The key idea is that from the polymorphic type of a function only, we can get some information about the semantics of the function. For instance:

foo :: a -> a

From this type alone, we can see that, if foo terminates, it is the identity function. Intuitively, foo can not distinguish between different as since in Haskell we do not have e.g. Java's instanceof which can inspect the actual runtime type. Similarly,

bar :: a -> b -> a

must return the first argument. And baz :: a -> a -> a must return either the first or the second. And quz :: a -> (a -> a) -> a must apply some fixed number of times the function to the first argument. You probably get the idea now.

The general property which can be inferred from a type is quite complex, but luckily it can be computed mechanically. In category-theory, this is related to the notion of natural transformation.

For the map type, we get the following scary property:

forall t1,t2 in TYPES, f :: t1 -> t2.
 forall t3,t4 in TYPES, g :: t3 -> t4.
  forall p :: t1 -> t3.
   forall q :: t2 -> t4.
    (forall x :: t1. g (p x) = q (f x))
    ==> (forall y :: [t1].
          map_{t3}_{t4} g (map2_{t1}_{t3} p y) =
          map2_{t2}_{t4} q (map_{t1}_{t2} f y))

Above, map is the well-known map function, while map2 is any arbitrary function which has type (a -> b) -> [a] -> [b].

Now, further assume that map2 satisfies the functor laws, in particular map2 id = id.

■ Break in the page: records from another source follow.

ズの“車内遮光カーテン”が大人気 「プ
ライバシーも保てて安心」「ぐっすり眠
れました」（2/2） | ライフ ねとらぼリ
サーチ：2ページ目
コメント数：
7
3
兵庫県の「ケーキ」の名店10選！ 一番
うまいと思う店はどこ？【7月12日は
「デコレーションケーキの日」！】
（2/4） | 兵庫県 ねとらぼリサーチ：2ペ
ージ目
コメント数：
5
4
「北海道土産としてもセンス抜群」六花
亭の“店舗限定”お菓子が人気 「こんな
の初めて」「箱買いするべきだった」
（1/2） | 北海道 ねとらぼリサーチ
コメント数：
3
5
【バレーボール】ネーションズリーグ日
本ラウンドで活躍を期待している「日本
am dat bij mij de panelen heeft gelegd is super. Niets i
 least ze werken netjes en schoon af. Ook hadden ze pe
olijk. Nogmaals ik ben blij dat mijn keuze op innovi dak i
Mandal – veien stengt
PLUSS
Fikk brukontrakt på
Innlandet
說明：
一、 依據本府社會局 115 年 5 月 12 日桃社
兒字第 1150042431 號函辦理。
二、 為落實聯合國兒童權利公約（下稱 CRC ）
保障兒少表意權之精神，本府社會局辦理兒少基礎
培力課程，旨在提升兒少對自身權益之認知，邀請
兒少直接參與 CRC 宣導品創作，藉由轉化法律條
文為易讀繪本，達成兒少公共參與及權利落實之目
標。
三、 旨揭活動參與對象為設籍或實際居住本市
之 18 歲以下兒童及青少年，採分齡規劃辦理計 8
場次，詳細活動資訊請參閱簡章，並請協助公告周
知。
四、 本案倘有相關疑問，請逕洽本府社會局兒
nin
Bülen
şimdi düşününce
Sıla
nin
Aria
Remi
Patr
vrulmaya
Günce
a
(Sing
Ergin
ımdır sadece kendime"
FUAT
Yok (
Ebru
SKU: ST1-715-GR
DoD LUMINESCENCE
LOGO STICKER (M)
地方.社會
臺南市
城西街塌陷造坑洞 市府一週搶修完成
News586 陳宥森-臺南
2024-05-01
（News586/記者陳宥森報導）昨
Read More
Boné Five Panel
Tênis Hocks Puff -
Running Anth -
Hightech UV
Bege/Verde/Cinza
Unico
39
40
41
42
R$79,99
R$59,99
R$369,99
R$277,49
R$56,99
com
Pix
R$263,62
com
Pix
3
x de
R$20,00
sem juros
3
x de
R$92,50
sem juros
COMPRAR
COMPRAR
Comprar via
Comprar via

We then can choose p = id and t3 = t1. We get

forall t1,t2 in TYPES, f :: t1 -> t2.
 forall t4 in TYPES, g :: t1 -> t4.
   forall q :: t2 -> t4.
    (forall x :: t1. g x = q (f x))
    ==> (forall y :: [t1].
          map_{t1}_{t4} g (map2_{t1}_{t1} id y) =
          map2_{t2}_{t4} q (map_{t1}_{t2} f y))

Applying the functor law on map2:

forall t1,t2 in TYPES, f :: t1 -> t2.
 forall t4 in TYPES, g :: t1 -> t4.
   forall q :: t2 -> t4.
    (forall x :: t1. g x = q (f x))
    ==> (forall y :: [t1].
          map_{t1}_{t4} g y =
          map2_{t2}_{t4} q (map_{t1}_{t2} f y))

Now, let's choose t2 = t1 and f = id:

forall t1 in TYPES.
 forall t4 in TYPES, g :: t1 -> t4.
   forall q :: t1 -> t4.
    (forall x :: t1. g x = q x)
    ==> (forall y :: [t1].
          map_{t1}_{t4} g y =
          map2_{t1}_{t4} q (map_{t1}_{t1} id y))

By the functor law of map:

forall t1, t4 in TYPES.
   forall g :: t1 -> t4, q :: t1 -> t4.
    g = q
    ==> (forall y :: [t1].
          map_{t1}_{t4} g y =
          map2_{t1}_{t4} q y)

which means

forall t1, t4 in TYPES.
 forall g :: t1 -> t4.
    (forall y :: [t1].
          map_{t1}_{t4} g y =
          map2_{t1}_{t4} g y)

which means

forall t1, t4 in TYPES.
          map_{t1}_{t4} = map2_{t1}_{t4}

Summing up:

If map2 is any function with polymorphic type (a -> b) -> [a] -> [b], and such that it satisfies the first functor law map2 id = id, then map2 must be equivalent to the standard map function.

Also see a related blog post by Edward Kmett.

Note that in Scala the above holds only if you do not use x.isInstanceOf[], and other reflection tools, which can break parametricity.